Ёлку пришлось делать в спальне, потому что столовая была рядом с комнатой Матвеева. Несколько дней шла возни с разноцветными цепями и флагами. Безайс говорил, что всё это предрассудки, вздор и что для передового человека ёлка является таким же грубым пережитком, как каменный топор. Варя немного поколебалась, но потом сказала, что она всегда так думала. И когда вечером зажгли свечи, около ёлки были только родители и малыши: они ходили вокруг сверкающего дерева и вполголоса, чтобы не разбудить Матвеева, пели: «Как у дяди Трифона было семеро детей…»

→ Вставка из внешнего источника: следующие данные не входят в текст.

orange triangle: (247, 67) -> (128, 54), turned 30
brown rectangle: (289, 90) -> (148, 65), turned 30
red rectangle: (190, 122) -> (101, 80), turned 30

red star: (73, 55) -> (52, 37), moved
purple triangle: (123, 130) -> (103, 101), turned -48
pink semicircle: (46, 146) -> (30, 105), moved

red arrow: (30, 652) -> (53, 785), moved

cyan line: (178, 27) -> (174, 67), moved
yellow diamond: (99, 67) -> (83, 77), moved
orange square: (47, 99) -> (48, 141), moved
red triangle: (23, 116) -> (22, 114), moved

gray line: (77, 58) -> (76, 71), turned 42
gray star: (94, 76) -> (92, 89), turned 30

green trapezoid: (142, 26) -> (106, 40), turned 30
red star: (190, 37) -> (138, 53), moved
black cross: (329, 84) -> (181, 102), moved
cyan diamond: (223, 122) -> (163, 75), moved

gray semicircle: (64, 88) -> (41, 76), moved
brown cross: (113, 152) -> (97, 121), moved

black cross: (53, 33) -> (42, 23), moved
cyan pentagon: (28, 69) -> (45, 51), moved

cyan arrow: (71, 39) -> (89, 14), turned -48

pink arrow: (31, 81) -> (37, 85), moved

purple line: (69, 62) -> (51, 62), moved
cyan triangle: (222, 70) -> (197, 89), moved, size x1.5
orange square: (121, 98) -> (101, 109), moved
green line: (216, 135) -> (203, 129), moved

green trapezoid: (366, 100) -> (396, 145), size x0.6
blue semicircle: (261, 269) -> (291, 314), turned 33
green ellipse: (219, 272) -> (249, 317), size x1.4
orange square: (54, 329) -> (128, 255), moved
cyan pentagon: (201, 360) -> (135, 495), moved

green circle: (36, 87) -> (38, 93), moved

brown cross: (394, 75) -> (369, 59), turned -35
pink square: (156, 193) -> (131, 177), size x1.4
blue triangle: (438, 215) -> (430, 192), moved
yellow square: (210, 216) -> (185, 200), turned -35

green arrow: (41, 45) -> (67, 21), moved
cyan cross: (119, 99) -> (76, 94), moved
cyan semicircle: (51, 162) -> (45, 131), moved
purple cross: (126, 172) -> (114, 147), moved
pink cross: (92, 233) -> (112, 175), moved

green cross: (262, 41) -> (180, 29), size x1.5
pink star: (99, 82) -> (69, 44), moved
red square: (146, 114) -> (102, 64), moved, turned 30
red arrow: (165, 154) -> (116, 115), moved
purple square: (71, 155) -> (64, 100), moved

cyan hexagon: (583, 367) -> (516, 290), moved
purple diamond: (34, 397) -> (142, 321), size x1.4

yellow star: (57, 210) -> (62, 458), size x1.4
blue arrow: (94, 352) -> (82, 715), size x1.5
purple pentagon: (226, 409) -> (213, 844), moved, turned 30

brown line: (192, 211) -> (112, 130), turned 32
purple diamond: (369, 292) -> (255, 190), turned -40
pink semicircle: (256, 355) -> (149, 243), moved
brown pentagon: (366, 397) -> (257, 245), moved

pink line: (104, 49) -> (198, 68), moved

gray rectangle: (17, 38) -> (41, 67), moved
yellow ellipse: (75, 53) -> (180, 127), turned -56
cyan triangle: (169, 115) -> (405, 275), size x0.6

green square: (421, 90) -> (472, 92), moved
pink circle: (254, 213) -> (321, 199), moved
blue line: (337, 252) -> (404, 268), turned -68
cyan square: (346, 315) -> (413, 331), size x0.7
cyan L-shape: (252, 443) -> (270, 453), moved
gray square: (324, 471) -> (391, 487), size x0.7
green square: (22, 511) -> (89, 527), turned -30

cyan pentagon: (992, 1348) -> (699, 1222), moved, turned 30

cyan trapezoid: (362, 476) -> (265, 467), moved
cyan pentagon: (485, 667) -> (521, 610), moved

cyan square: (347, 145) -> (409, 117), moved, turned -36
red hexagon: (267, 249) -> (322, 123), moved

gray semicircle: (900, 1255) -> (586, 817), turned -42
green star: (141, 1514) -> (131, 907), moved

В семье к Матвееву было особое отношение. В этот тихий дом он вошёл, как легенда, озарённый мрачной славой отчаянного и гордого человека, не щадящего ни себя, ни других. Они никогда не видели смелых убийц, кладоискателей, знаменитых поэтов и других необыкновенных людей, идущих своим сказочным путём. Отец, Дмитрий Петрович, тридцать два года плавал по реке от
Николаевска до Сретенска взад и вперёд, без всяких приключений. Ему не суждено было причаливать к незнакомым берегам, где без устали щебечут радужные птицы, растут странные цветы и чёрные люди отдают золото за осколки стекла. На выцветшей фотографии в столовой он был снят, когда впервые надел нашивки механика, – худощавый, в баках, с прямым взглядом светлых глаз. Сначала он водил зелёный с кормовым колесом пароход «Отец
Сергий», возивший вверх солёную кету, дешёвый миткаль, японские веера, спички и иголки. Вниз, от Сретенска, он шёл налегке, захватывая иногда пассажиров – волосатых, обветренных забайкальцев, едущих в низовье на заработки.
«Отец Сергий» принадлежал «Береговой компании Николаева и Сомова в Хабаровске» и был единственным пароходом компании. Дмитрий Петрович вступил на пароход через неделю после смерти старого капитана.